EXERCISE DETAILS ::
Return only those lines of the listing in which "yang" appears.

[Start of Attachment]

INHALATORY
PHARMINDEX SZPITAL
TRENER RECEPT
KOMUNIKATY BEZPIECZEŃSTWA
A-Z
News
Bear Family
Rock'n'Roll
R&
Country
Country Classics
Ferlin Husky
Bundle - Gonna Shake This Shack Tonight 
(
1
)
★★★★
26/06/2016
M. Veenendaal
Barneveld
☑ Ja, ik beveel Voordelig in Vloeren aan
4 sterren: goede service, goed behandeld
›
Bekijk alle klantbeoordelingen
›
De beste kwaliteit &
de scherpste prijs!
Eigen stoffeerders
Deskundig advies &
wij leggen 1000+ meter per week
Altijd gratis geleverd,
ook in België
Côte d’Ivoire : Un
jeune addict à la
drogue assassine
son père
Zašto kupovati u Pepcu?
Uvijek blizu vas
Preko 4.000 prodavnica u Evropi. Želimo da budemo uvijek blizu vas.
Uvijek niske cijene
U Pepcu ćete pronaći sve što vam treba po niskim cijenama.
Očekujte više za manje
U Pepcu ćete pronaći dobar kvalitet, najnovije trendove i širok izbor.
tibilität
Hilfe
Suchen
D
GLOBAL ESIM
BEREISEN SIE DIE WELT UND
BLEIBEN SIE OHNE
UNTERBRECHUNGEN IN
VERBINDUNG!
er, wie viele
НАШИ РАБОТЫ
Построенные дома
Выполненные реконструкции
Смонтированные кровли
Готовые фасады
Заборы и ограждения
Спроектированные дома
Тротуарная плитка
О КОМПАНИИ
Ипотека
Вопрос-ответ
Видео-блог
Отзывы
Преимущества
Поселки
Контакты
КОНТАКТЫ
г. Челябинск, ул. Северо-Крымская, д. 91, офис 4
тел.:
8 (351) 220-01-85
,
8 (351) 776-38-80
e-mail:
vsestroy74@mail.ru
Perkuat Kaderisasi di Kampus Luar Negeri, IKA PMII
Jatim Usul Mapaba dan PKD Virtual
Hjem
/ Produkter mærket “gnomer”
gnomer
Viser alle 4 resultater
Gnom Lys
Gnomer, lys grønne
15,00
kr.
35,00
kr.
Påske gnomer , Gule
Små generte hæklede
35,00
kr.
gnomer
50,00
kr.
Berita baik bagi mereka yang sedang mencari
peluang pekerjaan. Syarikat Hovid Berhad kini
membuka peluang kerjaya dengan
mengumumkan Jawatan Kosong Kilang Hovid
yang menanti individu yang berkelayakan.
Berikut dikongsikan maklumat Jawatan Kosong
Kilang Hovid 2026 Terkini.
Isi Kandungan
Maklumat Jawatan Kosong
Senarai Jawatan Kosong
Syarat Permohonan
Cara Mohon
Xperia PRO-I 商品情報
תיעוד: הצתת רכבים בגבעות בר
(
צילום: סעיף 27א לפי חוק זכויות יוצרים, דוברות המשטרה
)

[End of Attachment]

TASK RESPONSE ::
Berita baik bagi mereka yang sedang mencari
yang menanti individu yang berkelayakan.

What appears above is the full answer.